La Stampa 23.1.19
Armi e affari con i regimi
In Africa Putin sfida la Cina
di Giuseppe Agliastro
Il
Cremlino sta allungando i suoi tentacoli sull’Africa. Ma mentre la Cina
si espande nel continente puntando su commercio, investimenti e
infrastrutture, la Russia lo fa giocando la carta delle armi e quella
del sostegno militare ai Paesi che vuole inglobare nella sua sfera di
influenza e di cui vuole sfruttare le risorse minerarie.
Due
strategie diverse ma che rischiano - visti gli obiettivi talvolta
coincidenti - di scontrarsi e un braccio di ferro fra Cina e Russia è
dietro l’angolo. Tra i Paesi dove Putin affina la sua strategia c’è lo
Zimbabwe, sconvolto dalle violente proteste per l’aumento dei prezzi del
carburante e alle prese con una grave crisi economica. Il presidente
Emmerson Mnangagwa è stato costretto a rientrare in patria rinunciando a
al World Economic Forum di Davos.
Qualche accordo Mnangagwa lo ha
però raggiunto. Non a Davos, ma a Mosca, dove la settimana scorsa ha
stretto la mano a Putin proprio mentre le strade della capitale Harare
si riempivano di gente indignata e di pneumatici incendiati per tenere
lontana la polizia. La Russia parteciperà allo sfruttamento di un
giacimento di platino in Zimbabwe e il colosso russo dei diamanti Alrosa
tornerà a investire nel Paese africano.
Il presidente dello
Zimbabwe si è detto invece pronto ad acquistare dalla Russia «armi
all’avanguardia» e a collaborare con Mosca per modernizzare il proprio
esercito.
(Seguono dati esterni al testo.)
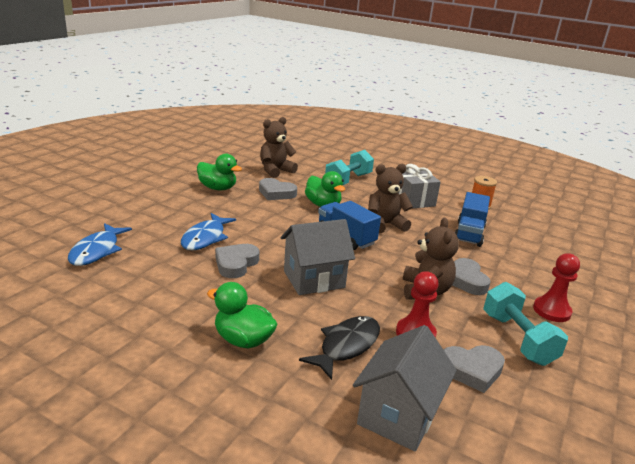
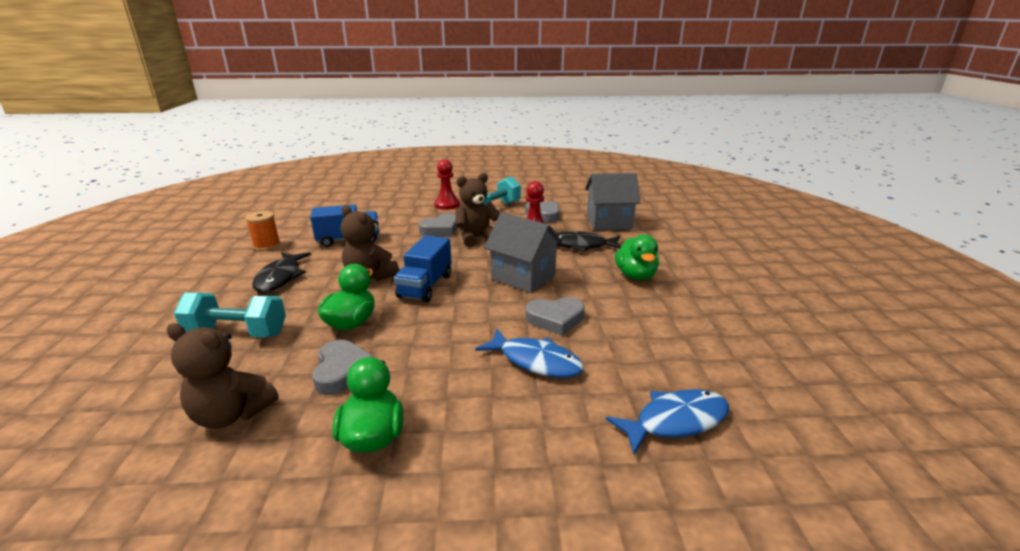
camera: 120 degrees left, 0 degrees up
blue fish [181,213,236,250] -> blue fish turned 45 degrees clockwise [475,329,584,378]
grey gift [398,164,441,209] -> black fish [252,252,311,292]

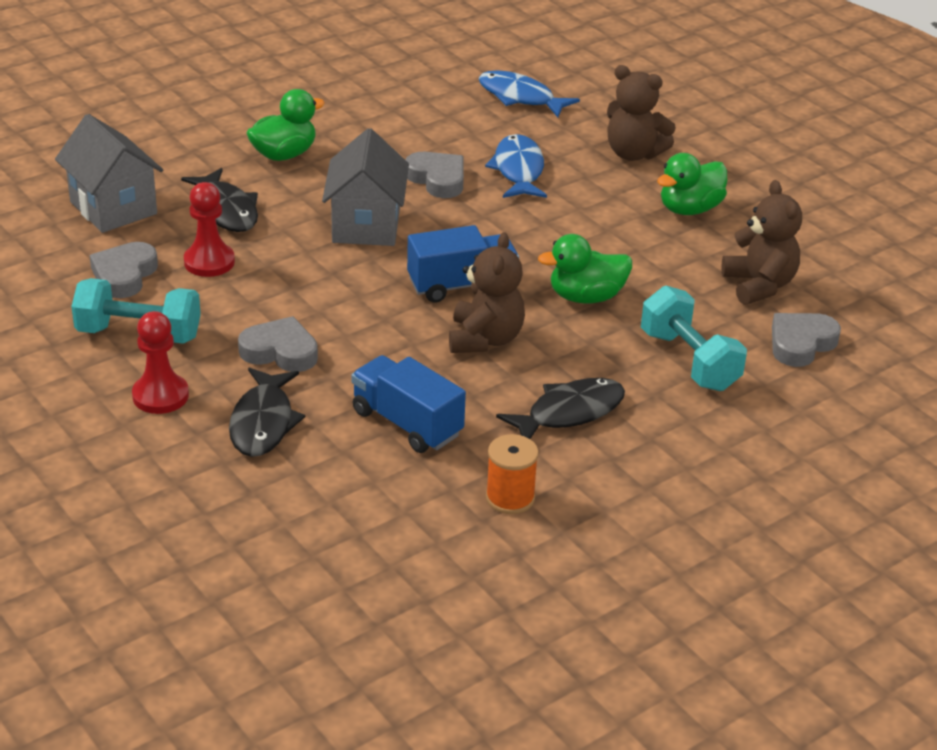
camera: 125 degrees left, 10 degrees up
grey heart [312,340,374,395] -> grey heart moved to [772,313,841,367]
brown teddy bear [456,173,500,247] -> brown teddy bear moved to [607,65,676,161]
none -> black fish [229,367,305,457]

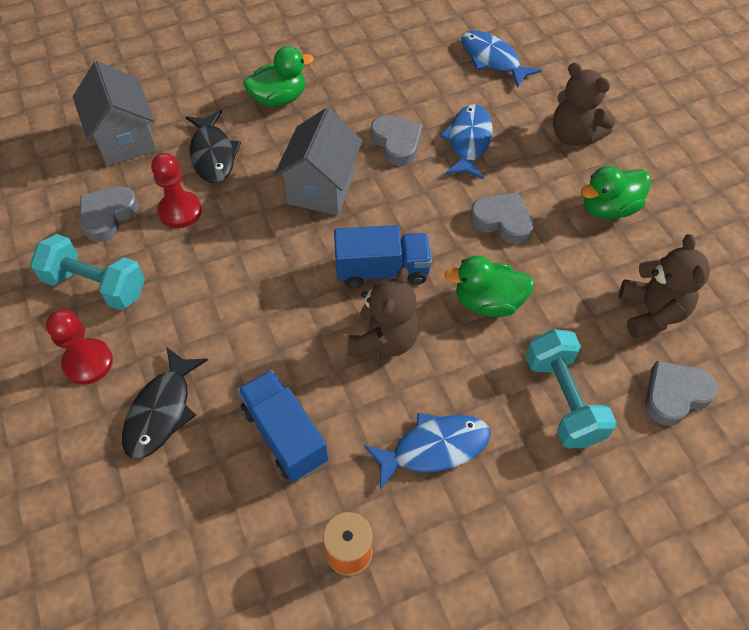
camera: 15 degrees right, 20 degrees up
grey heart [238,316,318,372] -> grey heart moved to [470,192,534,244]
black fish [496,378,625,439] -> blue fish [364,413,491,490]

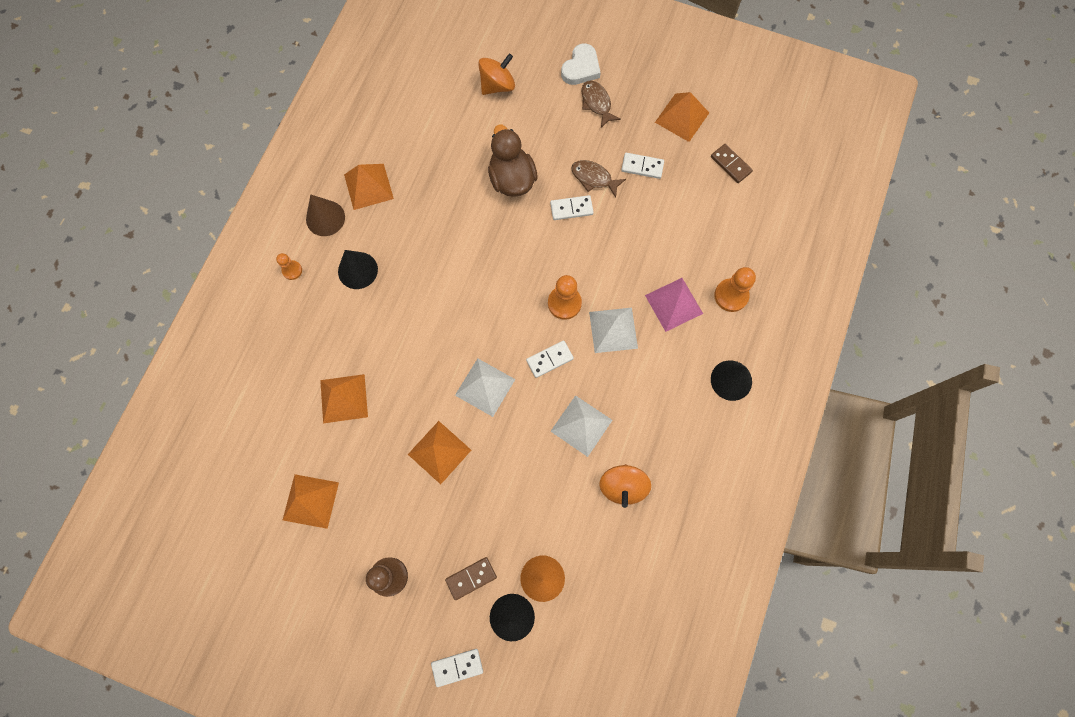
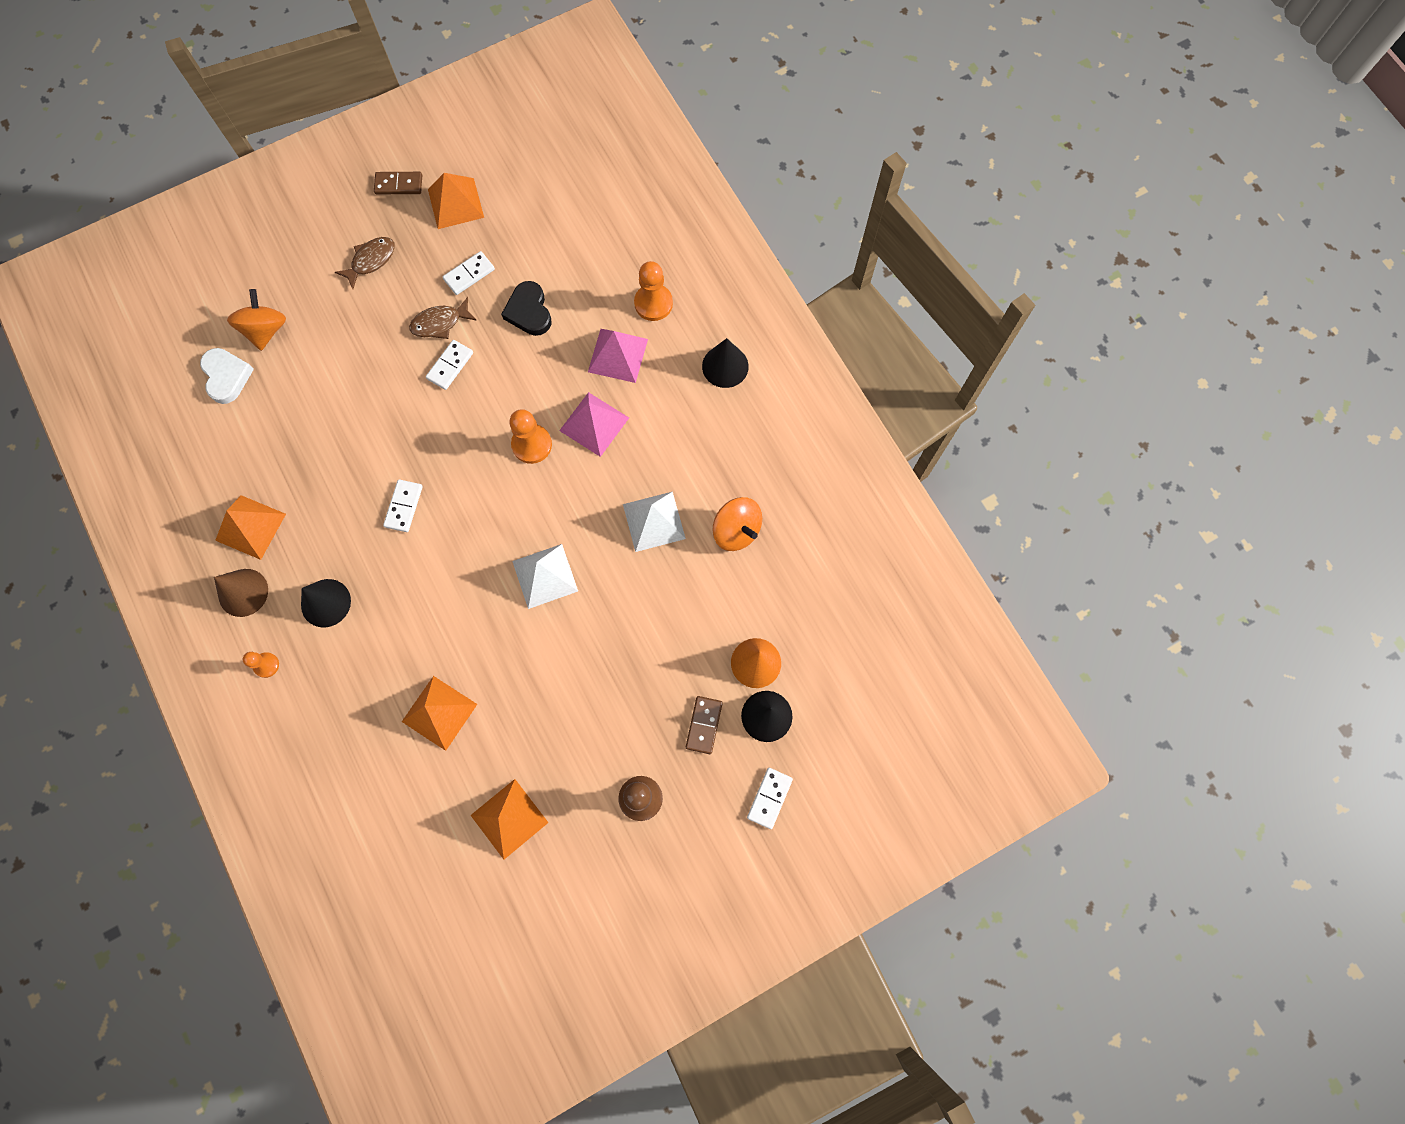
camera: 50 degrees left, 0 degrees up
orange pyramid [408,421,471,484] -> none
brown duck [488,124,538,197] -> none
white domino [526,340,574,378] -> white domino moved to [383,479,423,532]
white heart [561,44,601,85] -> white heart moved to [200,348,254,404]
brown fish [582,81,621,128] -> brown fish turned 120 degrees clockwise [335,237,395,289]
white pyramid [589,308,638,353] -> pink pyramid [559,392,629,457]
brown domino [711,144,753,183] -> brown domino moved to [374,172,422,194]
none -> black heart [501,281,552,336]

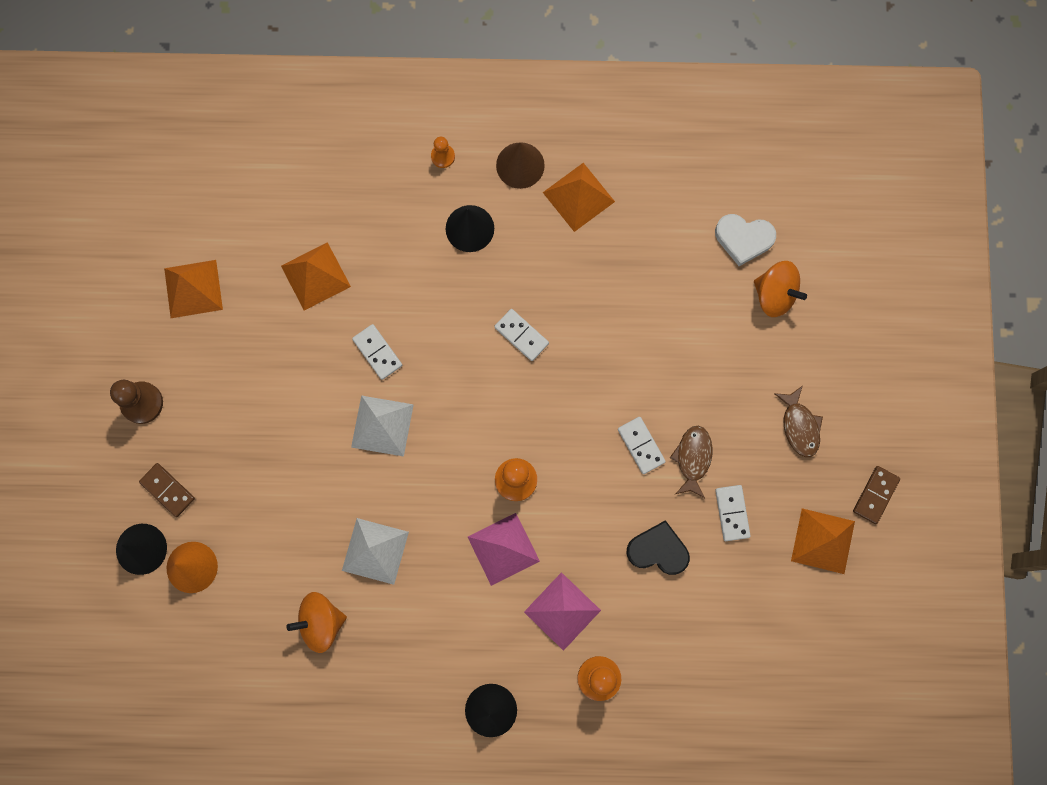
camera: 120 degrees right, 5 degrees up
white domino [747,768,793,829] -> white domino moved to [352,324,402,380]

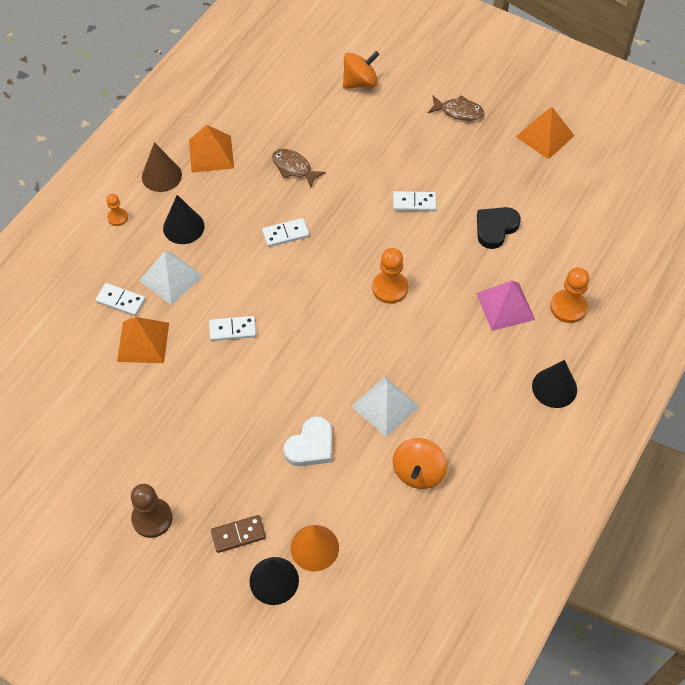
camera: 60 degrees left, 20 degrees down
orange pyramid [164,260,223,318] -> none
white pyramid [351,396,414,457] -> white pyramid moved to [139,251,203,305]
pink pyramid [468,513,540,586] -> none
brown fish [670,426,712,498] -> brown fish moved to [272,149,326,188]
white heart [715,214,776,266] -> white heart moved to [283,416,332,466]
white domino [715,485,751,541] -> white domino moved to [96,283,146,316]
brown domino [853,466,900,524] -> none

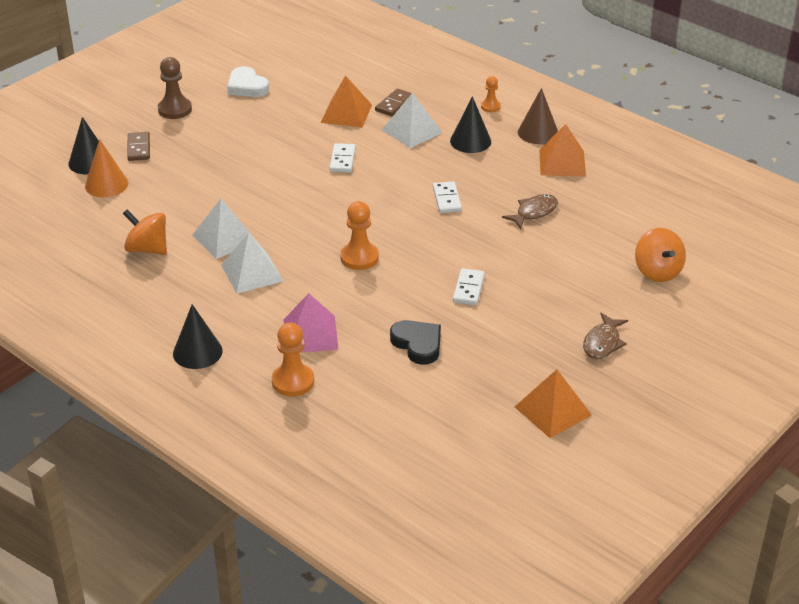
camera: 100 degrees right, 20 degrees down
white domino [96,283,146,316] -> brown domino [375,89,412,116]
white heart [283,416,332,466] -> white heart moved to [227,66,269,97]
none -> white pyramid [221,233,283,294]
Non è l’unico.
Dal 2014, cioè da quando i rapporti tra
Mosca e Occidente si sono deteriorati a causa della crisi ucraina, il
Cremlino è andato alla ricerca di nuove alleanze, anche in Africa. E
così, in meno di cinque anni, ha siglato una ventina di accordi di
cooperazione militare con altrettanti Paesi dell’Africa Subsahariana.
Una strategia di espansione diversa da quella della Cina, che punta
sull’economia ed è ormai il primo partner commerciale del continente. Ma
complementare ad essa. «La Cina è il denaro e la Russia i muscoli»,
sintetizza l’oppositore congolese Christian Malanga. Il Cremlino fa così
concorrenza a Francia, Usa e Gran Bretagna. Dal 2012 al 2017, Mosca ha
raddoppiato le sue vendite di armi in Africa. Il 39% degli armamenti
importati dall’Africa tra il 2013 e il 2017 proveniva dalla Russia, il
17% dalla Cina e l’11% dagli Usa. Allo stesso tempo, il valore dello
scambio commerciale tra la Cina e l’Africa ammonta a 180 miliardi di
dollari. Mentre quello tra la Russia e i Paesi africani, pur essendo in
costante crescita, naviga su numeri molto più modesti: ha raggiunto i
17,4 miliardi di dollari nel 2017 e potrebbe aver toccato i 20 miliardi
nel 2018.
I mercenari del Wagner
La Russia pare abbia posato
lo scarpone in Africa anche con i mercenari del famigerato Gruppo
Wagner, considerati agli ordini del Cremlino e già presenti in Ucraina e
in Siria. I contractor sono stati avvistati anche in Sudan e in
Centrafrica, dove la scorsa estate tre giornalisti russi che indagavano
sulla misteriosa compagnia militare privata sono stati uccisi in un
agguato.
In cambio di armi e addestramento, la Russia in
Centrafrica può sfruttare giacimenti di oro, diamanti e uranio. Ma
società russe sono impegnate anche in Guinea, dove la Rusal estrae
bauxite, nonché in Mozambico, Egitto e Algeria, dove la Rosneft sviluppa
la produzione di gas e petrolio, mentre in Zambia e in Egitto la
Rosatom potrebbe realizzare delle centrali nucleari.
Nella sua
ascesa internazionale, la Russia di Putin non perde quindi di vista
l’Africa, così come l’Urss alcuni decenni fa. L’influenza americana
appare invece in declino e sta lasciando a Mosca ampi margini di
inserimento in quello che il vice ministro degli Esteri russo Mikhail
Bogdanov ha definito «il continente del futuro».